An Example: Political Intrigue and Character Development
Besides the over-arching historical events and persons found in my novel, is the thread of political intrigue that runs through it via a mysterious riddle and supporting character, a concubine named Marcella, who provides a dark contrast to my heroine Arria.
In addition to weaving a political scheme—based on real historical facts that have left historians puzzled for centuries—into the plot, I want my reader to have a favorite supporting character, whether good or evil.
From time to time, I give these characters their own ‘fifteen minutes of fame’ or passionate moments because it fits the story and adds another layer of humanness. The Game of Thrones is popular because Martin has built a world of characters who play to the human condition on all levels and who allow us to love, hate, pity, and enjoy more than just the hero. Ironically, the hero of today, John Snow, was not the hero in the beginning.
Martin has given himself room to grow, move and evolve his fictional world and characters. These are the kind of characters who should be allowed to live within the framework of historical romance, or the better term—romantic historical. It’s a hybrid. The reader gets to experience more.

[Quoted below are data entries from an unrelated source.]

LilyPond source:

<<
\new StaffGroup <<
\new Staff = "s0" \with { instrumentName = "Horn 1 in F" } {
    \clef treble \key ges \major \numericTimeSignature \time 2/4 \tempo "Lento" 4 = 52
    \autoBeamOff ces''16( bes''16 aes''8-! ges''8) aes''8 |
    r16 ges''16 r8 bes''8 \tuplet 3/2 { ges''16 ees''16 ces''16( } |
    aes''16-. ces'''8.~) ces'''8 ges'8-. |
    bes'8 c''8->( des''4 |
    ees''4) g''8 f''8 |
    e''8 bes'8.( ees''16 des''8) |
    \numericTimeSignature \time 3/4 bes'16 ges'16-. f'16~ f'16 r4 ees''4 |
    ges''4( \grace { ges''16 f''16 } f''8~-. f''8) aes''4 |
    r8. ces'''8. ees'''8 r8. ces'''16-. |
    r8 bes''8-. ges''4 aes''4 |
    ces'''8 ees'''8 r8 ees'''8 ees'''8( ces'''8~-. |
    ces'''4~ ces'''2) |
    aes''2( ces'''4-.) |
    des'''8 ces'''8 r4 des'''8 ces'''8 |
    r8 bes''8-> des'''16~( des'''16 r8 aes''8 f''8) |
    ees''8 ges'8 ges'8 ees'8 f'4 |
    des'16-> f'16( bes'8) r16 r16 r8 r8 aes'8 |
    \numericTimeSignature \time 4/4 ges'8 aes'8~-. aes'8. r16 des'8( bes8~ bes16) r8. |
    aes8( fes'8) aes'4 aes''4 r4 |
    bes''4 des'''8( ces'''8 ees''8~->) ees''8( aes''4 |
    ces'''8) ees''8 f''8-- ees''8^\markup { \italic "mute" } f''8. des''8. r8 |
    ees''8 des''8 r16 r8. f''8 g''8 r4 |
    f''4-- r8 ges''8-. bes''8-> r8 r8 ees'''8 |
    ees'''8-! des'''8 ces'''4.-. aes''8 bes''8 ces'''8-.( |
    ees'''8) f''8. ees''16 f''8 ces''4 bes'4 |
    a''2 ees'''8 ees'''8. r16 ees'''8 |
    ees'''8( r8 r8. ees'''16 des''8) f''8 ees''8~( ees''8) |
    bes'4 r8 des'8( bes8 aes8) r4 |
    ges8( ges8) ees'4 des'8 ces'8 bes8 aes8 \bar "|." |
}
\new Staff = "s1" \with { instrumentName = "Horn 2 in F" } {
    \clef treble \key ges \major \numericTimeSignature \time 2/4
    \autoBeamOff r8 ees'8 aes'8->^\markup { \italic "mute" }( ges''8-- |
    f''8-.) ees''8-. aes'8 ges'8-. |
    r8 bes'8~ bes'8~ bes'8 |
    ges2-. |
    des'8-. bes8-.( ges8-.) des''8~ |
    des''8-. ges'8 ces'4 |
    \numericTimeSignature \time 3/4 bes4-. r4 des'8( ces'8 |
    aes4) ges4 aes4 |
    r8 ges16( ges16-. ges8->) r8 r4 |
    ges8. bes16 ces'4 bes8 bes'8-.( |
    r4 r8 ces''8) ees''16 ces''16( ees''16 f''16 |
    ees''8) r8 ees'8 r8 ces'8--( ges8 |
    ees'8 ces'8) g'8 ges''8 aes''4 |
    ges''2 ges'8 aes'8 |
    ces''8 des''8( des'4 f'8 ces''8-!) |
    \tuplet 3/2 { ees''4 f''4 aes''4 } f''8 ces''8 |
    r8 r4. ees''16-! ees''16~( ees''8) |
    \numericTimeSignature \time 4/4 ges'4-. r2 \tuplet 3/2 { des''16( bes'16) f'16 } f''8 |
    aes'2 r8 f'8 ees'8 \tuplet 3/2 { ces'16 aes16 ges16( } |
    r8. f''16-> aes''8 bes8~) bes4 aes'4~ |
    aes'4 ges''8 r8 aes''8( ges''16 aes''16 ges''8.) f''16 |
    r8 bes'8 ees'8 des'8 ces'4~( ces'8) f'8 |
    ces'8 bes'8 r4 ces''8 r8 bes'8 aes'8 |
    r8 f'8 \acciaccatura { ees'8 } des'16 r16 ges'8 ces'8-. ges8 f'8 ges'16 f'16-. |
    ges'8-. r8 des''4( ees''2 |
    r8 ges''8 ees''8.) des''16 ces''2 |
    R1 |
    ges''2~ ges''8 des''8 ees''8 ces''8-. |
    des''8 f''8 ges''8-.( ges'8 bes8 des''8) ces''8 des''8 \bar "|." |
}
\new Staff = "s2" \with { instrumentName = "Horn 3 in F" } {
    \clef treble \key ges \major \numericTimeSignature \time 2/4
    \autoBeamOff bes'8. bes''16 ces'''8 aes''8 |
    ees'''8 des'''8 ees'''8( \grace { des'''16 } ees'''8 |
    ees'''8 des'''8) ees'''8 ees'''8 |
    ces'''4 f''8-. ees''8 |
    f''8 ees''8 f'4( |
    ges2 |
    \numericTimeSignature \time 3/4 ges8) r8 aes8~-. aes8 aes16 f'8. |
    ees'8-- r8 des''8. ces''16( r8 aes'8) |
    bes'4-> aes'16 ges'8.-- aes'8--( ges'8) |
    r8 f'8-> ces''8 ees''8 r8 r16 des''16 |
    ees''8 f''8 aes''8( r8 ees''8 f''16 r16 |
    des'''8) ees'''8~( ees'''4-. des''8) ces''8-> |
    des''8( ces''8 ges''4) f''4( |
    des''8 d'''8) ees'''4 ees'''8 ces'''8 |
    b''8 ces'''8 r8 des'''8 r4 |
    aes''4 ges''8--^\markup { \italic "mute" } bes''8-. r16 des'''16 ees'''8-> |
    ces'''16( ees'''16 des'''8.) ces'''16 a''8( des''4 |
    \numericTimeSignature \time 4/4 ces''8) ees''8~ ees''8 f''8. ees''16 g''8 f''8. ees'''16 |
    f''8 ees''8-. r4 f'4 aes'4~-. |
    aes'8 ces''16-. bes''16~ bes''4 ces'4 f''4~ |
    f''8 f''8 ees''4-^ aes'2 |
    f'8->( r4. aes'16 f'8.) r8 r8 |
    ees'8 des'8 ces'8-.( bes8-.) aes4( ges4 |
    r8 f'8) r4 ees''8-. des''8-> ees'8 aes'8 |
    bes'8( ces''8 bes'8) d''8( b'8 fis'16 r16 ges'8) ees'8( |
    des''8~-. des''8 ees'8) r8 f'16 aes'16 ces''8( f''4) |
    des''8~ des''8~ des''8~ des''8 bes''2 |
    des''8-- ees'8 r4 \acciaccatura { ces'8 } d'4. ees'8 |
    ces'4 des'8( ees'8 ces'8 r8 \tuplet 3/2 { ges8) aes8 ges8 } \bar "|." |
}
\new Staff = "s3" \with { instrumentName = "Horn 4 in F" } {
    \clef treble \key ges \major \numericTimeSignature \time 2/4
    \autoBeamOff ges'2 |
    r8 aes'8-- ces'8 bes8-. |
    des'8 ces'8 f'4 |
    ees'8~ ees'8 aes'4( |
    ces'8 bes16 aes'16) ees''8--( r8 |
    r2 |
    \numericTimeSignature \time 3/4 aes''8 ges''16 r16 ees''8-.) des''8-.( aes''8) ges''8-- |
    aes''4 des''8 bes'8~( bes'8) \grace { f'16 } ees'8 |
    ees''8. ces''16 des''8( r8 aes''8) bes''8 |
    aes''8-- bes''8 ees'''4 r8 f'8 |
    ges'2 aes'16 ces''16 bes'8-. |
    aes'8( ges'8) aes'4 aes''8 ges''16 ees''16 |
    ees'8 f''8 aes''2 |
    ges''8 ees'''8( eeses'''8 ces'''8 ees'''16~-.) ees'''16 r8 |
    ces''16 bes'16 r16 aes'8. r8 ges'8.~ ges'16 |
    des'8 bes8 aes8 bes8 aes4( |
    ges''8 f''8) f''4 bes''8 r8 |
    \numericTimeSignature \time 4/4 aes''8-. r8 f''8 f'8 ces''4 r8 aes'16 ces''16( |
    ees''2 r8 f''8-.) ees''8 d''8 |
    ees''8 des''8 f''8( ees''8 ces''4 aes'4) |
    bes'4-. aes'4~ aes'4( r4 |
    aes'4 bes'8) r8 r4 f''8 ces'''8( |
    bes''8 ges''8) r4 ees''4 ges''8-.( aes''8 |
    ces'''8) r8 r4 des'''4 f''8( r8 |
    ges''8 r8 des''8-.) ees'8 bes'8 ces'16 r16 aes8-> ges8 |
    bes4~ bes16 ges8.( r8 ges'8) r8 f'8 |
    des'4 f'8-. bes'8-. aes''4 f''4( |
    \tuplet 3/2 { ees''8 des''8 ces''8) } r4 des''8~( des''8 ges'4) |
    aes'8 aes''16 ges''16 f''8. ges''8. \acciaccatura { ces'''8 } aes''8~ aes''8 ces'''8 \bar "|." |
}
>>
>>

Sexuality is a Part of History, and No Less Important
When I write, a movie often plays out in my head. As the story progresses and the main and supporting characters—young feisty women and virile men, often warriors—are thrown together, it’s only natural that at times they feel longings and passions. If as moviegoers we can watch the expression of lovemaking, then is there not a place for it in a romantic historical?
Sexuality, passion, and romance, aside from money, do run the world or at least keep it populated! Thousands of readers and viewers were drawn to the passionate relationship between Jamie and Claire in Outlander. In The Game of Thrones, sexuality and passion also motivate the characters whether in the form of love, lust, power, or revenge.
Thanks to the fusion of historical and historical romance novels into ‘romantic historical’, modern readers view history, an array of characters, and human sexuality as essential to the art of historical fiction. The romantic historical is a hybrid genre come to life and worthy of recognition.
If you enjoy traveling back in time, why not find a romantic historical—or more commonly known as a historical romance—novel that will carry you through the pages and may even include a mystery, fantasy or just an epic tale.
*Romantic historical/Historical romance is one of the highest selling genres in the publishing marketplace.
“…at least keep it populated!” For sure! Loved your first book. Looking forward to reading the sequel when it comes out.
Cynthia Ripley Miller says
Thanks, Ron. BTW,Pleasurable population ain’t too bad. 🙂
Alaine Williams says
I like it when people come together and share ideas.
Great blog, stick with it!
Cynthia Ripley Miller says
Alaine, thanks for your support. It’s a feel good for me.
Cynthia Ripley Miller says
Thank you, Ajay for your support. I enjoy trying to bring interesting articles to my blog.